The FFXIV team also isn't a monolith, nor are decisions made lightly or in a vacuum. I wanted to give a little context. For background, I'm a developer who has worked in both consumer-facing products and for a Japanese company, though I'm not in either on at the moment.

You'll likely have a community team or teams that read forums and get a general sense of the sentiment and compile that feedback giving it back to someone in product development and design. It's going to be highly compressed because it has to be because of time constraints. Designers are busy doing design and don't have hours upon hours to read the forums.

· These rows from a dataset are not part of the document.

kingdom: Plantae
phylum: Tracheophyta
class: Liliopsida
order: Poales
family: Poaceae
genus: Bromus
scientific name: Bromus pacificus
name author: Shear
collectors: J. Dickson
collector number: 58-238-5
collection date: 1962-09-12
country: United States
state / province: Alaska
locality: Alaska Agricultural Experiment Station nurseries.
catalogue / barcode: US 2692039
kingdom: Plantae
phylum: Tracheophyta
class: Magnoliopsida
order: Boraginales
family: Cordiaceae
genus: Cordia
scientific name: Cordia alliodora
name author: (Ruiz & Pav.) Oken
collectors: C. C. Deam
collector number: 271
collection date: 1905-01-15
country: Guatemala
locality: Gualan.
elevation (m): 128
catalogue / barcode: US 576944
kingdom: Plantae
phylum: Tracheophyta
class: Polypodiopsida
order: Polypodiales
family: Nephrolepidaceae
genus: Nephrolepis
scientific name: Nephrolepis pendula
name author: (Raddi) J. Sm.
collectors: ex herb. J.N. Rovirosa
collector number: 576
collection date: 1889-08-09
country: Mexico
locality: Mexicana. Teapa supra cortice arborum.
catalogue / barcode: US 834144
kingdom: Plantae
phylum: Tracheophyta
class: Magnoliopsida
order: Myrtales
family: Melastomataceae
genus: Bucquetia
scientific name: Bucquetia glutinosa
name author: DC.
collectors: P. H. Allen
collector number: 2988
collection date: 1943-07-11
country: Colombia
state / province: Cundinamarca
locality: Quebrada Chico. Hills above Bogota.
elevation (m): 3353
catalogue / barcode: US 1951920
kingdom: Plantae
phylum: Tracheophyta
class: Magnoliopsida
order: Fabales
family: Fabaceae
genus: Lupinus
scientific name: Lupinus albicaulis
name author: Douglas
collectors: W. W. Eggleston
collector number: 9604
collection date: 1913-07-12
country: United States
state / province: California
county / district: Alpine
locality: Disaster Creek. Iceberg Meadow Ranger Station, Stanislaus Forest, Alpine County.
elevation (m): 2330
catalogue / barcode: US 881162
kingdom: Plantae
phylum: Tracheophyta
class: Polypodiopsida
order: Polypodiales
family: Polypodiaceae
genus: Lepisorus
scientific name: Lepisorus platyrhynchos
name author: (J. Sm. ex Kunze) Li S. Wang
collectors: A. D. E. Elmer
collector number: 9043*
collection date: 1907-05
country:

Designers will likely have a head of design. There may be a hierarchy of leadership, but I would imagine there's less than a dozen job designers on staff. Design, product and technical leadership will determine the broad strokes of where they want the product to go. These conversations will have been over months or years to arrive at their current strategy. Roadmaps will have been created from these strategic goals.

Product Managers/Owners (orgs have different names) will be responsible for what work is prioritized on the dev side in coordination with other departments. You can't code up new job abilities without designs and assets, though placeholders will often be used.

The person who designs the job probably plays it but not extensively. The design skillset and the player skillset are different but overlapping skillsets. Remember the designer has to work from theory a lot of the time because the job as imagined doesn't exist yet and experimentation is slow.

Once the job is in a playable state, testers will test it and the designer may play around with it. Testers will mostly be looking for bugs, though. The developers who coded up the new abilities may give initial feedback to it feeling clunky, but they might even play the game.

Between when the job design and coding, it may be months before the design sees something actually playable. The exception is potency changes and deletions as neither requires coding or asset creation. Both can be tweaked with metadata changes alone, and likely have a much faster turnaround time. The exception to the exception would be quest-given abilities.

In order to make significant job adjustments, it's going to take weeks to months depending on how many dependencies are created in terms of assets, coding, etc. E.g., removing Kaiten may have been something they wanted to do for a while, but replacing it with something else would take a long time.

Between the feedback process and the implementation of something new is multiple people, months of effort, and shifting priorities. It's not uncommon for something extremely important to get lost in all that. And SE isn't alone in that. Just because there's not instant turnaround doesn't mean feedback isn't being listened to. Sometimes it just needs to work itself through the system.